'''

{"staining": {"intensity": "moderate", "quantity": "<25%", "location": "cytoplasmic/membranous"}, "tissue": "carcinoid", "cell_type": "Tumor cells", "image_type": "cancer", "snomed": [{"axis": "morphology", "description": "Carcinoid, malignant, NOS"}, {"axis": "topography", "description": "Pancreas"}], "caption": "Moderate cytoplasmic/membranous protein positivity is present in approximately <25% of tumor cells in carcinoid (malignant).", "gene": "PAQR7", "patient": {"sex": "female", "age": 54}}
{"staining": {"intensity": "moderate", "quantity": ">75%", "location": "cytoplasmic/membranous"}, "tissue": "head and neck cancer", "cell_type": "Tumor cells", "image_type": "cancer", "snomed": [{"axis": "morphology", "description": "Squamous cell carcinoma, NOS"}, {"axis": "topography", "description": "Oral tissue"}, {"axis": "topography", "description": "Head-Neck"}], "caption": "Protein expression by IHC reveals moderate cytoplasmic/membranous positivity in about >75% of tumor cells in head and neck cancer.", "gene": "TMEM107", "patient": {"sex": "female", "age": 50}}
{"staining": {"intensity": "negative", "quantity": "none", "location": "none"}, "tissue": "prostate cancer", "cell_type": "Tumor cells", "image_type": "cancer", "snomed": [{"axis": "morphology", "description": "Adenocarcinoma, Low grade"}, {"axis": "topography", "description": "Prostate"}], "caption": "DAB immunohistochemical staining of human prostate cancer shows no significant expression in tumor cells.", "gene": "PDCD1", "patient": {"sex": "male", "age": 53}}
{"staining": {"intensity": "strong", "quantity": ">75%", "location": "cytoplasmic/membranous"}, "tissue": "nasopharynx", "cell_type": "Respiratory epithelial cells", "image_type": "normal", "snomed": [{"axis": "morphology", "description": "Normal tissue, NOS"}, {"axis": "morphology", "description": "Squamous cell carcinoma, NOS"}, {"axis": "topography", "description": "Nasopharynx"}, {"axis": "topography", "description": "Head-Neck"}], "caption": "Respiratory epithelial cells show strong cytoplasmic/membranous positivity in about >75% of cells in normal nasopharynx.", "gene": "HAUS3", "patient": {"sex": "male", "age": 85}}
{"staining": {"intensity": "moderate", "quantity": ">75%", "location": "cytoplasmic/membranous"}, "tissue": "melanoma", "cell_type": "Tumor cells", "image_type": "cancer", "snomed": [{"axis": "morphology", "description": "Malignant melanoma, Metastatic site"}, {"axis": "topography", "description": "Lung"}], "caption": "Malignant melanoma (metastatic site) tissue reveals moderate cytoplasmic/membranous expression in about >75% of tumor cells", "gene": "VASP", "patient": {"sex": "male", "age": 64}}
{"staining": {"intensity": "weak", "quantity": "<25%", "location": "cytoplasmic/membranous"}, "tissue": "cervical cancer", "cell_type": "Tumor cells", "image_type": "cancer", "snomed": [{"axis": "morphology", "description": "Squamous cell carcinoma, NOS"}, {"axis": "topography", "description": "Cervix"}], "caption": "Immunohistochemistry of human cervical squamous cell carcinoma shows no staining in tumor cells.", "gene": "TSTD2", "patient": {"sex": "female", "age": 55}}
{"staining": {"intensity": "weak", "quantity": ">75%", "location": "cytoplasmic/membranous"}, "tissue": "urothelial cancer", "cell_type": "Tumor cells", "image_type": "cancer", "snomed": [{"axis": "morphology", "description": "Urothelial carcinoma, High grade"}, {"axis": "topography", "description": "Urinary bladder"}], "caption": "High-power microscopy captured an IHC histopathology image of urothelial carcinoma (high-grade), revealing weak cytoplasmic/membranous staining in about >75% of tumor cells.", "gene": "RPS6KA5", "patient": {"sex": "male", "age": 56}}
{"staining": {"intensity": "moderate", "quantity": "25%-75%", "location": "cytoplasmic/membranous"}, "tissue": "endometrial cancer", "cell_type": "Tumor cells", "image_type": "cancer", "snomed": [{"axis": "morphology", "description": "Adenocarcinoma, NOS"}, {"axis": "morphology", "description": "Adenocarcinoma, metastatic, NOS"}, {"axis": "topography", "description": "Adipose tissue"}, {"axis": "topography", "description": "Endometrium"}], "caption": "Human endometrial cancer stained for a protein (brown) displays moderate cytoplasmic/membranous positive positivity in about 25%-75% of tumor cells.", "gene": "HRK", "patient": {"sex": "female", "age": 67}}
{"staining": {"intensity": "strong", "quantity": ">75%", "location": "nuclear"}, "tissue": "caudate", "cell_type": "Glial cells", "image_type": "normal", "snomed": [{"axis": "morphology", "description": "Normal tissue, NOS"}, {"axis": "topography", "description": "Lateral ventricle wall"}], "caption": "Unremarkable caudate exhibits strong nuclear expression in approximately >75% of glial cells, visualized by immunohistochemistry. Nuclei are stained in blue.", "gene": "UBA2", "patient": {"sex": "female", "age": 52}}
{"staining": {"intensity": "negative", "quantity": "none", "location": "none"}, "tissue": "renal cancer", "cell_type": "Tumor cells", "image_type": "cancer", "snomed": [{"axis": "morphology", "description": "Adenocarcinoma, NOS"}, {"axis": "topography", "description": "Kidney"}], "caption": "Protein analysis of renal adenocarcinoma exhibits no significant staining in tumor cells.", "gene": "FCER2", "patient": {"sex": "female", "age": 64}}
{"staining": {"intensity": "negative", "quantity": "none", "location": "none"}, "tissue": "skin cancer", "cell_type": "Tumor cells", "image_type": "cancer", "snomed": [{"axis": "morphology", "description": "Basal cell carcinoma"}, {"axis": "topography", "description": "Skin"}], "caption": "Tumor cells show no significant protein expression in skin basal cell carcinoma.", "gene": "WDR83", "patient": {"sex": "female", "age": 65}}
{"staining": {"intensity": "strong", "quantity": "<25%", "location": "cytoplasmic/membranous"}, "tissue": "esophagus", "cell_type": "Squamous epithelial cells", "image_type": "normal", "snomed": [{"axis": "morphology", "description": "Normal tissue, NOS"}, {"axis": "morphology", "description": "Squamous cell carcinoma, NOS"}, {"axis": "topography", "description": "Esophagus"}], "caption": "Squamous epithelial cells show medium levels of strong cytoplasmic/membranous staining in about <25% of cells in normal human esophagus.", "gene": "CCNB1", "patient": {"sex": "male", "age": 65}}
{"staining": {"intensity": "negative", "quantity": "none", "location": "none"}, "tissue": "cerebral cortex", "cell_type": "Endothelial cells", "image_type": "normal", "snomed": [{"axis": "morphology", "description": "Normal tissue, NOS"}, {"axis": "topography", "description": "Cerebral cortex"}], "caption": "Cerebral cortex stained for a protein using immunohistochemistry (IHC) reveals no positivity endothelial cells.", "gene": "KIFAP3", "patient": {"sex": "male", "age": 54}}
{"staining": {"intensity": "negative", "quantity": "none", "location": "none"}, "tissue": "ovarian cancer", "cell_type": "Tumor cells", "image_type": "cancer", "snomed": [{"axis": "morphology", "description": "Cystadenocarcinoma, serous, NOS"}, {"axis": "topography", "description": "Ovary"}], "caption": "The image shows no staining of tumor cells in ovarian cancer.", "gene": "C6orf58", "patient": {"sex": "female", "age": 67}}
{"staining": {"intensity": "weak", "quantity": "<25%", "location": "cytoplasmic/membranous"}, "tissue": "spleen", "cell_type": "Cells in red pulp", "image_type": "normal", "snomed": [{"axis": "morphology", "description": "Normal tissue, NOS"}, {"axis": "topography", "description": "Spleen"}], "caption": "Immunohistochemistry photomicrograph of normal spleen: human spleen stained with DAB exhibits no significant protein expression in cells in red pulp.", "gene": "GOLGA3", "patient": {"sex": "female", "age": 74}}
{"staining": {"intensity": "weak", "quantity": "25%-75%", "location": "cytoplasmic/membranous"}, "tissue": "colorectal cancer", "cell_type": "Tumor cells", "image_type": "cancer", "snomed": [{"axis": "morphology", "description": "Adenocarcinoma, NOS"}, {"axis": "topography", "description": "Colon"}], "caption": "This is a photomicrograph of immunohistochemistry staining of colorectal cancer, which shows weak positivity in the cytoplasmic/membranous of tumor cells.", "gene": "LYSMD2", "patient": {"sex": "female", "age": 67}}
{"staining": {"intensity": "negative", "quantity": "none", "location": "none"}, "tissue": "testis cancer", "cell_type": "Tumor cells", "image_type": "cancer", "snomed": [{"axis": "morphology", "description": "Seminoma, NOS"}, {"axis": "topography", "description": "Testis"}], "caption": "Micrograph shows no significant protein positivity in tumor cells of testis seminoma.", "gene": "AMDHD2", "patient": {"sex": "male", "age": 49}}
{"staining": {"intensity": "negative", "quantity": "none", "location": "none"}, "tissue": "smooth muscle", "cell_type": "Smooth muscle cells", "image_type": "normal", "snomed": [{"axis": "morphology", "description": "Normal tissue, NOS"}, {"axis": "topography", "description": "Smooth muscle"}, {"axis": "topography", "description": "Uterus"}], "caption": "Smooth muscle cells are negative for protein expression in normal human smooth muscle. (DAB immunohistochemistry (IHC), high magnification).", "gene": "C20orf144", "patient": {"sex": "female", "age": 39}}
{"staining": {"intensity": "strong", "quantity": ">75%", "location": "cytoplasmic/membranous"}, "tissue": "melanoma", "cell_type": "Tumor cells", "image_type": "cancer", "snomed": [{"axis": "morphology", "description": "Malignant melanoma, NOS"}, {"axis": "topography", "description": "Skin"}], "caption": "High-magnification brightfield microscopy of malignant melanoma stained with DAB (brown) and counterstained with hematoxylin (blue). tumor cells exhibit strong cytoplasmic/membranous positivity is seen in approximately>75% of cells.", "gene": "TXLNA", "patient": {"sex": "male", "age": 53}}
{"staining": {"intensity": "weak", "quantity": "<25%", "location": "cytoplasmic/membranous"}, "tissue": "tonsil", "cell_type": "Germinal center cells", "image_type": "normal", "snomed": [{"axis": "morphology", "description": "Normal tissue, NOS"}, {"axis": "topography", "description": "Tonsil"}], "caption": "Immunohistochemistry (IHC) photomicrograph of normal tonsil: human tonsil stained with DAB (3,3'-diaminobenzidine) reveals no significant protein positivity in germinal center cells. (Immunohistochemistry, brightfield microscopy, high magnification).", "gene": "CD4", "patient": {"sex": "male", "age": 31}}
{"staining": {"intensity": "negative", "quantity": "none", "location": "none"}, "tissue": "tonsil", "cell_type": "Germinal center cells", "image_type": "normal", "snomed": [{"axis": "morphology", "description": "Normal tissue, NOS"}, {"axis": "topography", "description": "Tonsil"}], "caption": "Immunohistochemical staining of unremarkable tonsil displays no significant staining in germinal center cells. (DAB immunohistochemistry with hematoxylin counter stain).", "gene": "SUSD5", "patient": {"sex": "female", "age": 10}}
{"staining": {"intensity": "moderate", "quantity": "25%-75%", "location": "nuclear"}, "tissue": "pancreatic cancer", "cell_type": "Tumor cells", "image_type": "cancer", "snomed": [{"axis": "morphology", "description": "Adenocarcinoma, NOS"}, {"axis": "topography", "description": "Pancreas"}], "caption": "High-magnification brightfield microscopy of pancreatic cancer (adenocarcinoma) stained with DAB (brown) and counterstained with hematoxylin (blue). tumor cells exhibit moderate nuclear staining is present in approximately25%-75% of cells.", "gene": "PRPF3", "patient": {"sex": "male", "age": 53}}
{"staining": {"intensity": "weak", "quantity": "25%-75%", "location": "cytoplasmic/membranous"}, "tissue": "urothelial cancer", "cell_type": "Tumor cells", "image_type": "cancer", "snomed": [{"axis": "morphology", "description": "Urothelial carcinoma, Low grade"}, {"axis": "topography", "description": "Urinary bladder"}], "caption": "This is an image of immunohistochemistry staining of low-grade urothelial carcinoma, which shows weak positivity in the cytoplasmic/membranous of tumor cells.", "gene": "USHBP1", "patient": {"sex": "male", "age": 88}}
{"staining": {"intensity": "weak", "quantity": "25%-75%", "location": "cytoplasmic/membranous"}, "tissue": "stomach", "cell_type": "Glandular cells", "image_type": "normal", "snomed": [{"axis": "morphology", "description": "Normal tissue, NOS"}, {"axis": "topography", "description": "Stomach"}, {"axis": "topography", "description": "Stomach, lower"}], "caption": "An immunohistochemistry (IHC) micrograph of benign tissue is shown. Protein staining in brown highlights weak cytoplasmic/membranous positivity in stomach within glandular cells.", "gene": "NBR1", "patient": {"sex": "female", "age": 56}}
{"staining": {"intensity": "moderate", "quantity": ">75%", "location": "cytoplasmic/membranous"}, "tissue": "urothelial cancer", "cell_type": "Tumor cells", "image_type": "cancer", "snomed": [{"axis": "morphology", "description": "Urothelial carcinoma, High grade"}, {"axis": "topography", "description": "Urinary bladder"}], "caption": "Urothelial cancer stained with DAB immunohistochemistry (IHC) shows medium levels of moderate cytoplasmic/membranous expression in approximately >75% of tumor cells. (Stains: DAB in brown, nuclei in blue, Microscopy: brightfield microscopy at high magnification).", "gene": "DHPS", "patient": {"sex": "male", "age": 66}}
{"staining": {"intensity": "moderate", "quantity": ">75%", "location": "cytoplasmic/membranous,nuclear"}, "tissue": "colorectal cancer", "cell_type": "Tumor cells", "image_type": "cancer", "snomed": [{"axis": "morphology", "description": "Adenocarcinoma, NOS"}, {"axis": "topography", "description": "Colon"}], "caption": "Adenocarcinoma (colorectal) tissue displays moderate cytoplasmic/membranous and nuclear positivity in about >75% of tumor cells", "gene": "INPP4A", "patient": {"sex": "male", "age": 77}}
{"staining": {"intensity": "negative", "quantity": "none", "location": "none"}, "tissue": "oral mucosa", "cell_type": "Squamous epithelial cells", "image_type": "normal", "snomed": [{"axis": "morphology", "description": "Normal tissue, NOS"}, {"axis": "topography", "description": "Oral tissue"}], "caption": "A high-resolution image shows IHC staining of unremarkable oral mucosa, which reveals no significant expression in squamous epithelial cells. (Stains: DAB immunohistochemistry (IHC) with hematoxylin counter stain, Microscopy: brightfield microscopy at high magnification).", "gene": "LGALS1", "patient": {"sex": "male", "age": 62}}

'''

▶ [WHAT YOU HAVE TO DO]:
Nothing but the lines from the line containing "cancer stained with" through the final line of the entries should appear in your answer, copied exactly.

▶ [RESULT FOR THIS EXERCISE]:
{"staining": {"intensity": "moderate", "quantity": ">75%", "location": "cytoplasmic/membranous"}, "tissue": "urothelial cancer", "cell_type": "Tumor cells", "image_type": "cancer", "snomed": [{"axis": "morphology", "description": "Urothelial carcinoma, High grade"}, {"axis": "topography", "description": "Urinary bladder"}], "caption": "Urothelial cancer stained with DAB immunohistochemistry (IHC) shows medium levels of moderate cytoplasmic/membranous expression in approximately >75% of tumor cells. (Stains: DAB in brown, nuclei in blue, Microscopy: brightfield microscopy at high magnification).", "gene": "DHPS", "patient": {"sex": "male", "age": 66}}
{"staining": {"intensity": "moderate", "quantity": ">75%", "location": "cytoplasmic/membranous,nuclear"}, "tissue": "colorectal cancer", "cell_type": "Tumor cells", "image_type": "cancer", "snomed": [{"axis": "morphology", "description": "Adenocarcinoma, NOS"}, {"axis": "topography", "description": "Colon"}], "caption": "Adenocarcinoma (colorectal) tissue displays moderate cytoplasmic/membranous and nuclear positivity in about >75% of tumor cells", "gene": "INPP4A", "patient": {"sex": "male", "age": 77}}
{"staining": {"intensity": "negative", "quantity": "none", "location": "none"}, "tissue": "oral mucosa", "cell_type": "Squamous epithelial cells", "image_type": "normal", "snomed": [{"axis": "morphology", "description": "Normal tissue, NOS"}, {"axis": "topography", "description": "Oral tissue"}], "caption": "A high-resolution image shows IHC staining of unremarkable oral mucosa, which reveals no significant expression in squamous epithelial cells. (Stains: DAB immunohistochemistry (IHC) with hematoxylin counter stain, Microscopy: brightfield microscopy at high magnification).", "gene": "LGALS1", "patient": {"sex": "male", "age": 62}}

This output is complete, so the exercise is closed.